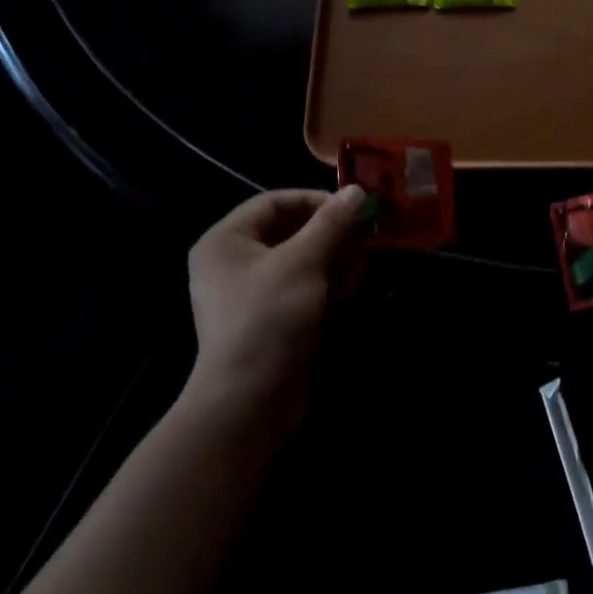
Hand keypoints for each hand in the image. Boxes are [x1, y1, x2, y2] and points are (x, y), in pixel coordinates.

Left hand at [186, 186, 366, 418]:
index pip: (274, 202)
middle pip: (290, 232)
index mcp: (226, 240)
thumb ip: (332, 223)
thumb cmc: (269, 317)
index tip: (354, 207)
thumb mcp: (303, 261)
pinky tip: (353, 289)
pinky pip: (302, 291)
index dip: (315, 200)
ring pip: (302, 263)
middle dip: (331, 234)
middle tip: (366, 236)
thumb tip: (358, 190)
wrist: (250, 403)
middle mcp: (234, 263)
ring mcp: (252, 296)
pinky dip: (327, 287)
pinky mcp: (272, 322)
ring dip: (335, 260)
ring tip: (365, 264)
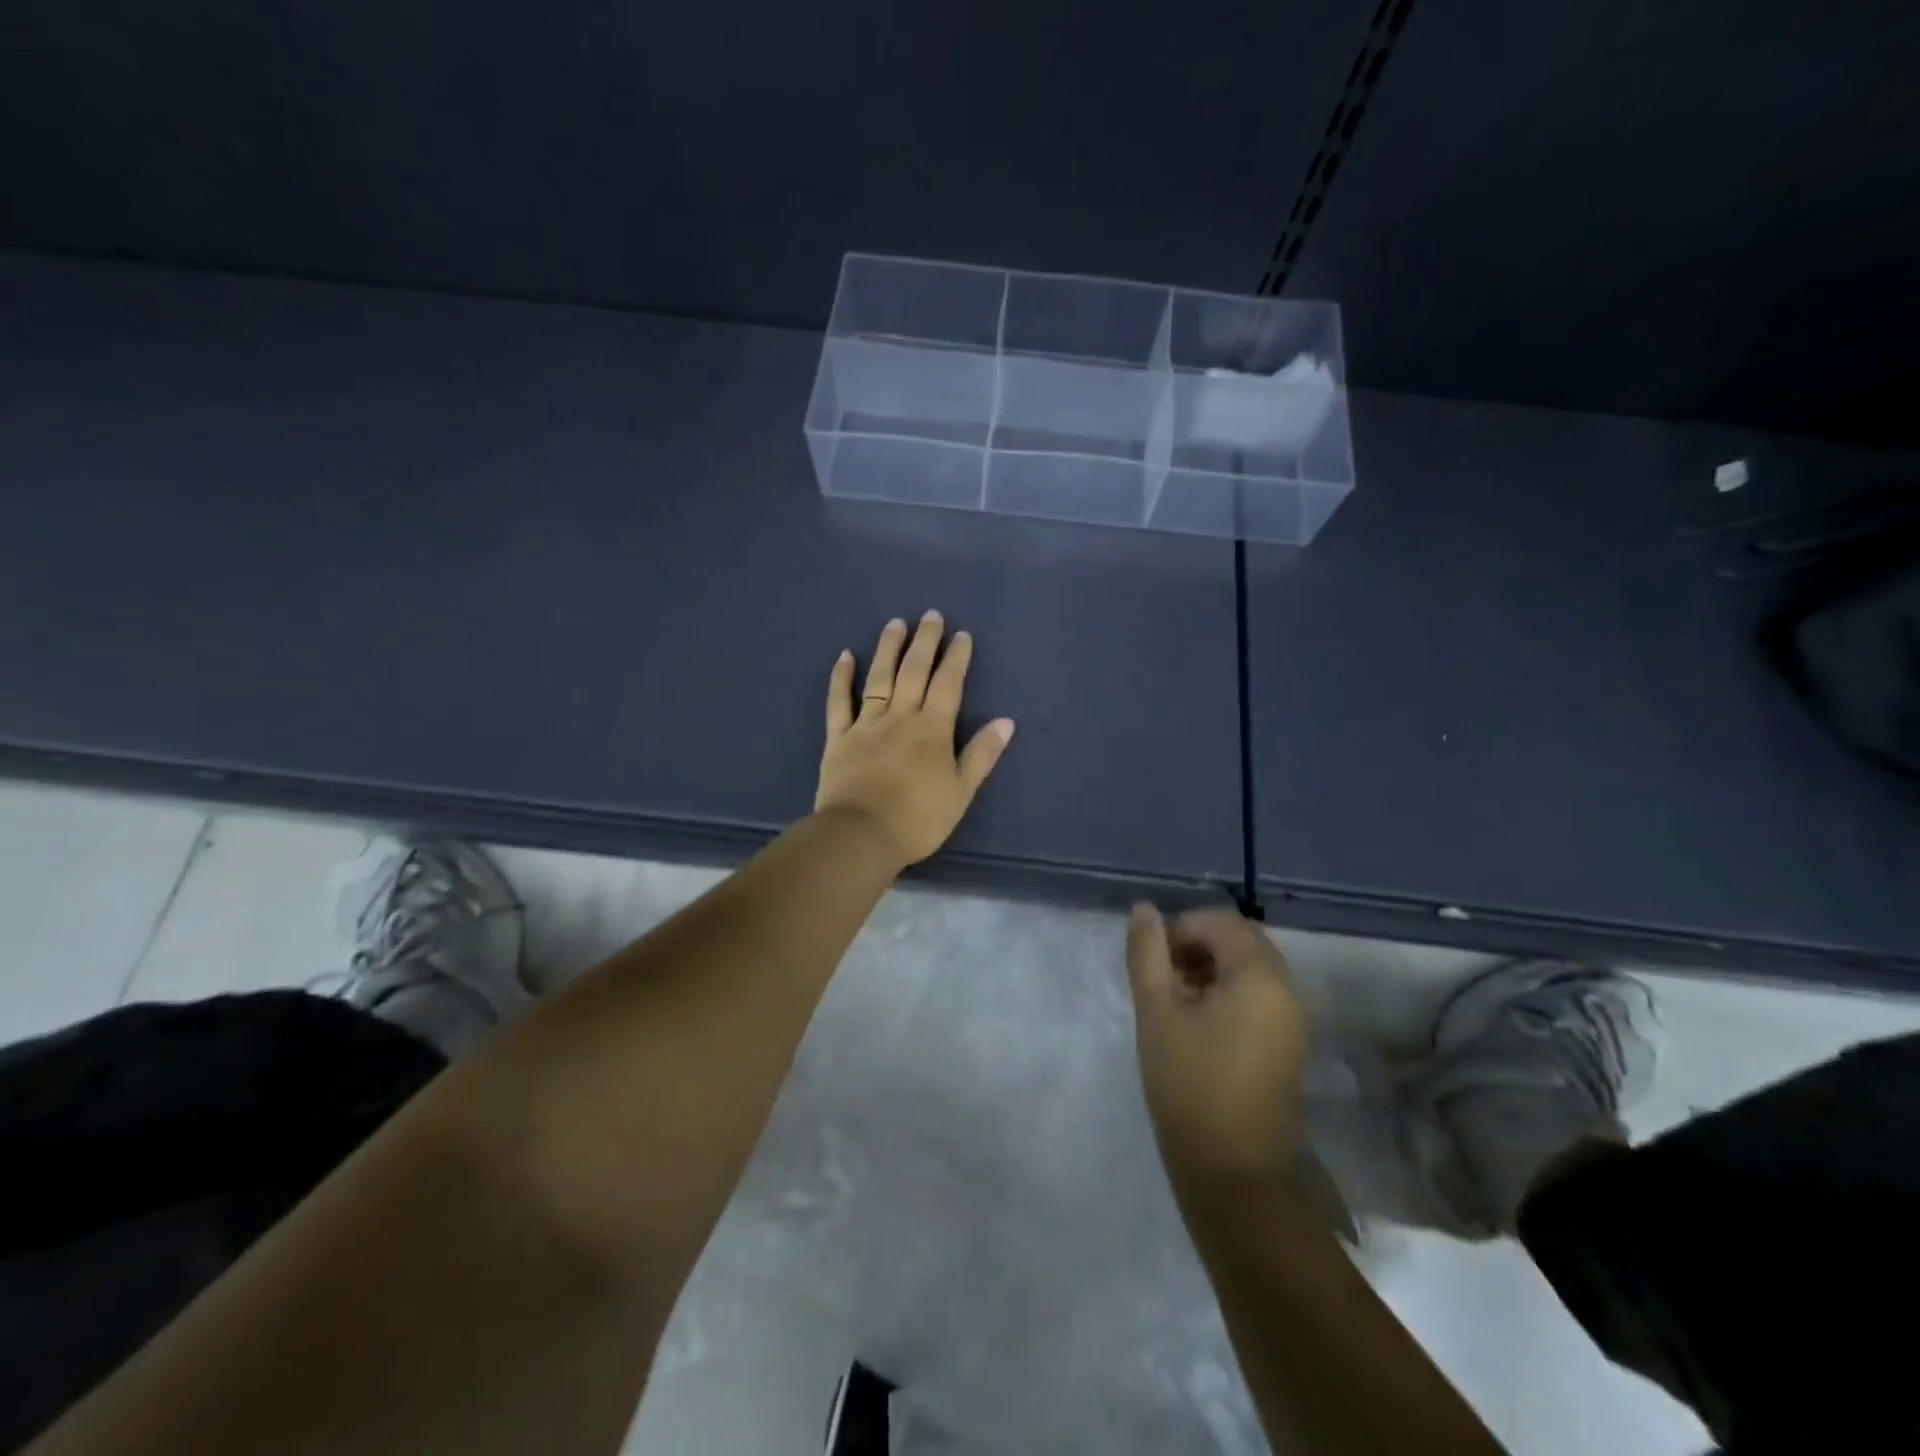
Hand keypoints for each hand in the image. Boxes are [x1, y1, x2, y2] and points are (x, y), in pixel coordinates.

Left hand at [817, 611, 1015, 867]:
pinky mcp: (839, 737)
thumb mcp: (961, 792)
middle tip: (931, 615)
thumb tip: (1006, 722)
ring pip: (879, 678)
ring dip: (888, 648)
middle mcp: (901, 717)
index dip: (956, 658)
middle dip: (925, 642)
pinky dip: (842, 678)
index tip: (962, 635)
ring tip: (895, 623)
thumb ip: (981, 755)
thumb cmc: (918, 819)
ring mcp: (867, 724)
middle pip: (914, 671)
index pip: (948, 685)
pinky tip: (846, 656)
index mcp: (933, 730)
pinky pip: (839, 701)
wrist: (861, 835)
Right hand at [1128, 905, 1310, 1184]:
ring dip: (1211, 969)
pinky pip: (1260, 997)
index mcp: (1260, 976)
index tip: (1152, 958)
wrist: (1233, 1171)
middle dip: (1197, 946)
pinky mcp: (1289, 1045)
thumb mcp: (1156, 1011)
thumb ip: (1148, 953)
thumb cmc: (1189, 1083)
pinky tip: (1197, 1022)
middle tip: (1161, 976)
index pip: (1221, 922)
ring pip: (1251, 969)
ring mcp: (1293, 1020)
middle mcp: (1287, 990)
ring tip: (1174, 999)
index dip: (1181, 928)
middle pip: (1241, 941)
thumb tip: (1144, 910)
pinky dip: (1228, 993)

::::

• **What the task requires**: Say again, word for word, the lines beginning at the top of the data and ending with the line that has "middle dip: (331, 234)". Skip the pictures.

• **Exercise response**:
Hand keypoints for each hand in the image. Boxes are [x1, y1, x2, y2] and points are (x, y), in pixel coordinates.

Left hand at [186, 186, 366, 418]:
index pip: (274, 202)
middle pip: (290, 232)
index mcp: (226, 240)
thumb ip: (332, 223)
thumb cmc: (269, 317)
index tip: (354, 207)
thumb mcp: (303, 261)
pinky tip: (353, 289)
pinky pip: (302, 291)
index dip: (315, 200)
ring pip: (302, 263)
middle dip: (331, 234)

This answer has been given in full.